▶ _ACTIVITY_: Read through the listing below, and copy every line where the string "lines" appears.

***

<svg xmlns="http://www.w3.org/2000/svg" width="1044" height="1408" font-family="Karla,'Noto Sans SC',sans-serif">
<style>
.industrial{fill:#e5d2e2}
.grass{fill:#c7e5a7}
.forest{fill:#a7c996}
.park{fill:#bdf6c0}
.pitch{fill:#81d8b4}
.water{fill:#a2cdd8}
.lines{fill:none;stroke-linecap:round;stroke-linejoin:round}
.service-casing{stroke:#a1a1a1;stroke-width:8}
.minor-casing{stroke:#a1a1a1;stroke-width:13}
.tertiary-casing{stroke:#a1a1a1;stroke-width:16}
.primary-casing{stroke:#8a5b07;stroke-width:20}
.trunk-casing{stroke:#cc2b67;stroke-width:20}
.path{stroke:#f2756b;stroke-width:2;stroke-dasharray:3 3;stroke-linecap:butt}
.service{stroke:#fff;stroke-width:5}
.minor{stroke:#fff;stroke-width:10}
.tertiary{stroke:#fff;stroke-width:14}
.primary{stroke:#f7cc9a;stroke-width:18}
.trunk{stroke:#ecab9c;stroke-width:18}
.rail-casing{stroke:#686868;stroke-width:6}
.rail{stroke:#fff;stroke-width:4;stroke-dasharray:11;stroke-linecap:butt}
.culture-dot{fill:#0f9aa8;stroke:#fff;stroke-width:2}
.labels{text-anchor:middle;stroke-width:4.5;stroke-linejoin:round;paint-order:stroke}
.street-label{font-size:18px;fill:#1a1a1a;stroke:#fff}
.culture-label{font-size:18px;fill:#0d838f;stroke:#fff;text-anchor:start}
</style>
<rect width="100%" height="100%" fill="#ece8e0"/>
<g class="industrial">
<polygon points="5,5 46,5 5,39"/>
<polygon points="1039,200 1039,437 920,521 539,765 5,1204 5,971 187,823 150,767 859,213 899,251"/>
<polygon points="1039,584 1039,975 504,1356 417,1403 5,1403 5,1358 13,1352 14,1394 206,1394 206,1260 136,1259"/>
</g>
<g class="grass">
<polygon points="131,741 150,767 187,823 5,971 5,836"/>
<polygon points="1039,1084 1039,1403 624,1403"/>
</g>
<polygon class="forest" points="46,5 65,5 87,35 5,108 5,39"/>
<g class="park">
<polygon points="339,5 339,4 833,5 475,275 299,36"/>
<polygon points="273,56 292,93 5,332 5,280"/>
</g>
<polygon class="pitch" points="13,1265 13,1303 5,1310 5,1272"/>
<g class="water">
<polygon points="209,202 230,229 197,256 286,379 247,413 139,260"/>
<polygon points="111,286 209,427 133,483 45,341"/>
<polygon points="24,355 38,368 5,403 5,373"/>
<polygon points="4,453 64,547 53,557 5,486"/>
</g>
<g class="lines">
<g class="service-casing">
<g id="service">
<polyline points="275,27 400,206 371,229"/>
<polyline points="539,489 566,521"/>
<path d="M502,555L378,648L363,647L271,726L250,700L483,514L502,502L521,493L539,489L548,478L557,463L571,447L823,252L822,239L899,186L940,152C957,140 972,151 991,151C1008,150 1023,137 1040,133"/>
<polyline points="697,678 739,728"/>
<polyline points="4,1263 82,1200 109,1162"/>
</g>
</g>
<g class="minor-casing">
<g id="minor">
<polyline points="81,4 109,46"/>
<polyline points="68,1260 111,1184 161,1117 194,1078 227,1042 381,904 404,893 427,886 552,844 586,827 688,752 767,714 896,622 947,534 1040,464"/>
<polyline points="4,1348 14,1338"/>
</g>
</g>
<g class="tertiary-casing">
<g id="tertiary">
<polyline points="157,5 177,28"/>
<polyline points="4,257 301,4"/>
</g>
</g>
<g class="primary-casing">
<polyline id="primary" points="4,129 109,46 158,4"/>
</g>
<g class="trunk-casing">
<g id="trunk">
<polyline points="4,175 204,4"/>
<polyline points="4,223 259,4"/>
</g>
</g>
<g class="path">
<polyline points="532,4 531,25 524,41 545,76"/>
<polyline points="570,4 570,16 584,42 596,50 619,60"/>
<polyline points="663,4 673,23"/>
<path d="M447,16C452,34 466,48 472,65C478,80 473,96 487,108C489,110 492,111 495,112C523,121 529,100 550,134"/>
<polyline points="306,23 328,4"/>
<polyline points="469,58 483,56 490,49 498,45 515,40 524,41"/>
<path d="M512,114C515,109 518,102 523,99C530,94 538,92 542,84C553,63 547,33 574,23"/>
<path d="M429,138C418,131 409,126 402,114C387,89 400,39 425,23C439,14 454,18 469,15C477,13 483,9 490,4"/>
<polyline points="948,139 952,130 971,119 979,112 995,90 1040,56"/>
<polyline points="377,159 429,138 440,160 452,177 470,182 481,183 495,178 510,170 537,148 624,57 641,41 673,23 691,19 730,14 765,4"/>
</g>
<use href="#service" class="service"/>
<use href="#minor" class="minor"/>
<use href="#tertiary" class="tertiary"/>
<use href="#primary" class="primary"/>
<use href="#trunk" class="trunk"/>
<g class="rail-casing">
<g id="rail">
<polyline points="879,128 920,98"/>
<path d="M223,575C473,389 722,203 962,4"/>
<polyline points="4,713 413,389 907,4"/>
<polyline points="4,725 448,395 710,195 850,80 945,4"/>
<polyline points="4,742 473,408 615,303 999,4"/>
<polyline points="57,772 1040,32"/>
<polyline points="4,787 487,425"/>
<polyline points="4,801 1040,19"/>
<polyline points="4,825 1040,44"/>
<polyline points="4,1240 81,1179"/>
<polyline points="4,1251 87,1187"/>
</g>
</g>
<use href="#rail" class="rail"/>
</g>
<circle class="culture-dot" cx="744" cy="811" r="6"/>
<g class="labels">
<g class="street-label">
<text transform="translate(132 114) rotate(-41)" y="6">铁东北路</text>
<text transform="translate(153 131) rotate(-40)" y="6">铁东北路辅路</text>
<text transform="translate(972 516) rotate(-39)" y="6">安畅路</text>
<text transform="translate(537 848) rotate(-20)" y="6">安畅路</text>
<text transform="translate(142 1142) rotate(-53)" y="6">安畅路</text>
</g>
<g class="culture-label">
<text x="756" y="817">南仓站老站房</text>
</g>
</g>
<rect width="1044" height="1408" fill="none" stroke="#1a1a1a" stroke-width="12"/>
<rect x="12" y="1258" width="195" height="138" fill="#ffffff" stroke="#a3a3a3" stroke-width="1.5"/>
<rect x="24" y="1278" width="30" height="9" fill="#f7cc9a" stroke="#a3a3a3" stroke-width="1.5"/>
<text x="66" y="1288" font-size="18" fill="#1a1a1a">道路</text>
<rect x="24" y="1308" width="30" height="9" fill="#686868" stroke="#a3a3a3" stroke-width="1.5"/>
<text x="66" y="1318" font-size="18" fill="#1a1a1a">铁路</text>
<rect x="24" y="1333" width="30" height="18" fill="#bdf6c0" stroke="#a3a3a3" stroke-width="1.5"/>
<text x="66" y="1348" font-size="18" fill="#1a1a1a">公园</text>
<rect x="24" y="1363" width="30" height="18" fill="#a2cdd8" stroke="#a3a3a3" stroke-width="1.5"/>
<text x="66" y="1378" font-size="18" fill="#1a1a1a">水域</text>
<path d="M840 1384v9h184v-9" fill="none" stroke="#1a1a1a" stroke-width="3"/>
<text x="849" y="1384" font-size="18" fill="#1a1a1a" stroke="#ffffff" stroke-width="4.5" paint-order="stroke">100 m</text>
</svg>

***

▶ _RESULT OF THIS TASK_:
.lines{fill:none;stroke-linecap:round;stroke-linejoin:round}
<g class="lines">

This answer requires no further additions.